While we’re on that subject, The Runner is Markus Torgeby’s true account of escaping to the Swedish woods and living a stripped-back life with the minimum of supplies for four years.

Journalist and historian Jon Gertner gets the lowdown on Greenland in The Ice at the End of the World – a place of exploration and increasing investigation in the face of looming climate change.

You’ve had a taste of it in our pages – now read David Bristow’s full collection of amazing places in SA in Of Hominins, Hunter-Gatherers and Heroes.

Stocking fillers: Ben Trovato’s Durban Poison; Zapiro’s annual, Which Side Is Up?; Madam & Eve’s The Fourth Domestic Revolution.

Essential non-fiction

Passionate conservationist Grant Fowlds goes to extraordinary lengths in his fight against poaching, detailed in Saving the Last Rhinos.

A sense of belonging has both benefits and dangers. In Tribes, British MP David Lammy discusses ‘New Tribalism’ in our globalised, digitised world.

A true story, Not Child’s Play is South African Dave Muller’s account of a sailing holiday in Mozambique gone horribly wrong during the civil war in 1990.

We Are All Greta distils the message of young Swedish climate-change activist Greta Thunberg into a book filled with information you too can act on.

In a similar vein are We Are the Weather by plant-based diet advocate Jonathan Safran Foer and social activist Naomi Klein’s On Fire.

Join sports writer Liam Del Carme as he tours with the Boks in Winging It, filled with characters, destinations, deadlines and the highs and lows of great rugby moments.

Meik Wiking is CEO of the Happiness Research Institute in Copenhagen. In The Art of Making Memories, he explores how we can create more of those perfect moments in life. (We say: travel more!)

Unfollow is Megan Phelps-Roper’s account of growing up in the fire-and-brimstone Westboro Baptist Church sect.

The Educated Waiter is Zim immigrant Tafadzwa Zimunhu Taruvinga’s witty and poignant memoir, about his quest to find a better life in SA, Germany and the UAE.

Big Sister, Little Sister, Red Sister by Jung Chang is a portrait of three remarkable siblings who, through marriage, were at the centre of power in China for much of the 20th century.

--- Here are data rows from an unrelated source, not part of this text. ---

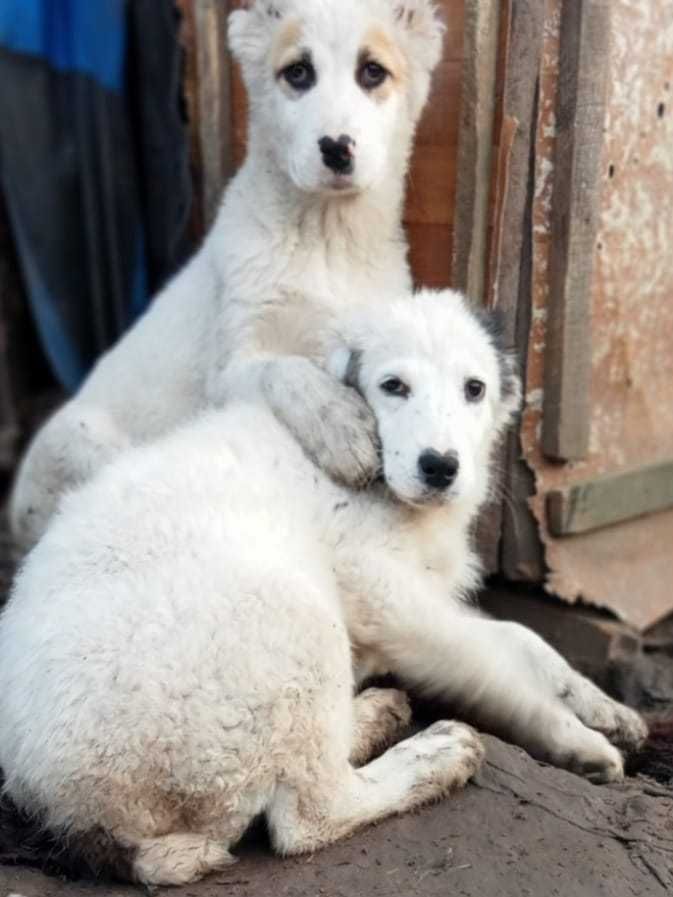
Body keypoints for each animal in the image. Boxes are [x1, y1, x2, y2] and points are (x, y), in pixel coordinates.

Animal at [0, 290, 644, 884]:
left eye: (475, 389)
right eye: (393, 386)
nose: (440, 466)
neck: (387, 487)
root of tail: (82, 814)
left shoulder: (425, 597)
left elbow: (518, 635)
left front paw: (606, 707)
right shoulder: (381, 591)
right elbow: (494, 665)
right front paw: (575, 740)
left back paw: (374, 714)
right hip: (293, 621)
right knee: (312, 813)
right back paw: (432, 756)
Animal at [7, 0, 444, 548]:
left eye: (373, 72)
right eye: (298, 73)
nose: (336, 148)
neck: (325, 240)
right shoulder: (225, 376)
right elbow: (286, 369)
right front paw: (340, 426)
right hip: (81, 438)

Michael Rosen’s Book of Play delves into the history of toys, nonsense and other things that make us smile – and why we need play in our lives. He also gives ideas for indoor and outdoor fun for the whole family.

Finally, a clutch of books about the Digital Age – the titles alone give one pause: The Age of Surveillance Capitalism by Shoshana Zuboff, and Surveillance Valley by Yasha Levine; while Hop, Skip, Go by John Rossant and Stephen Baker details the transport revolution transforming our lives.

Quick reads

Full Throttle presents 13 ‘relentless tales of supernatural suspense’ by Joe Hill (with input by Stephen King). Beware the faceless trucker…

Ben Okri’s Prayer for the Living has 23 stories, set in different countries, which will ‘make you wonder if what you see in the world is all there is’.

Nudibranch is Irenosen Okojie’s short-story collection about offbeat characters caught up in extraordinary situations, such as a journalist who becomes what she eats.

Stocking filler: Dog Poems – need we say more? All the great poets’ odes to their beloved mutts, collected here by Serpent’s Tail Books.

Books priced from R190–R380. Published in SA by Jonathan Ball, Jacana and Penguin Random House.